[EXTRACT TO READ Boundary: Start]

Varnay was reputedly a superb actress. As a singer she was at her best before her Bayreuth years, as heard in that 1941 _Walkure,_ and it would be nice if we had more recordings from that early period when her voice was still lithe and spinning. Her fans don't seem to mind her habitual scooping, flapping vibrato, and increasingly harsh and effortful top notes. I grew up listening to Leider, Traubel, Flagstad and Nilsson as Isolde and Brunnhilde, and first heard Varnay on Bayreuth radio transmissions in the 1960s, by which time her voice was very dark, heavy and effortful and her soprano career was just about over. For me her dark, cutting timbre is arresting but not especially beautiful, and her mannerisms can be annoying. I like her best as a mezzo, portraying characters such as Ortrud where she can sound wicked or neurotic and act up a storm.


----------



## howlingfantods (Jul 27, 2015)

[EXTRACT TO READ Boundary: End]
[EXTRACTED ENTRIES Boundary: Start]

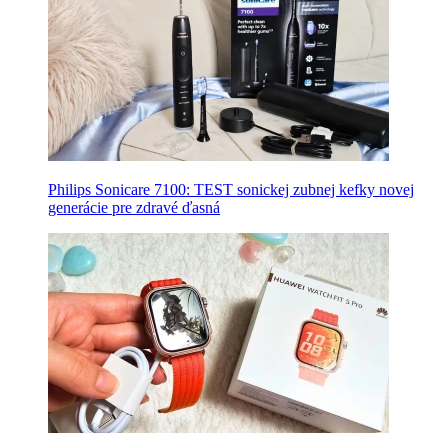
Philips Sonicare 7100: TEST sonickej zubnej kefky novej
generácie pre zdravé ďasná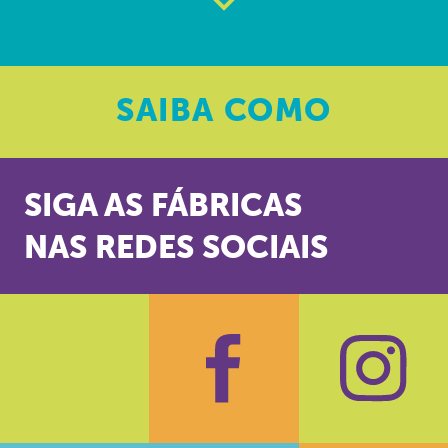
SAIBA
COMO
SIGA AS FÁBRICAS
NAS REDES SOCIAIS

[EXTRACTED ENTRIES Boundary: End]

= TASKS =
1. In the forum excerpt about Varnay, where and when did the writer first hear her sing?
2. Carry the forum excerpt about Varnay forward from its final line.

= PER-TASK OUTPUTS =
1. On Bayreuth radio transmissions in the 1960s.

2.
Bonetan said:


> Love Varnay! I'm really enjoying her Elektra right now. Crazy as it sounds, I think I prefer her voice to Nilsson in the role & Flagstad in excerpts from the role. Here's a question for anyone with more listening experience; what is the reason that Varnay seems to take a back seat to those 2 historically?


I was initially pretty enthusiastic with her in the initial flood of live Bayreuth recordings from the 50s, but I now find her almost unlistenable, mostly because of the incessant scooping.


----------



## Bonetan (Dec 22, 2016)

howlingfantods said:


> I was initially pretty enthusiastic with her in the initial flood of live Bayreuth recordings from the 50s, but I now find her almost unlistenable, mostly because of the incessant scooping.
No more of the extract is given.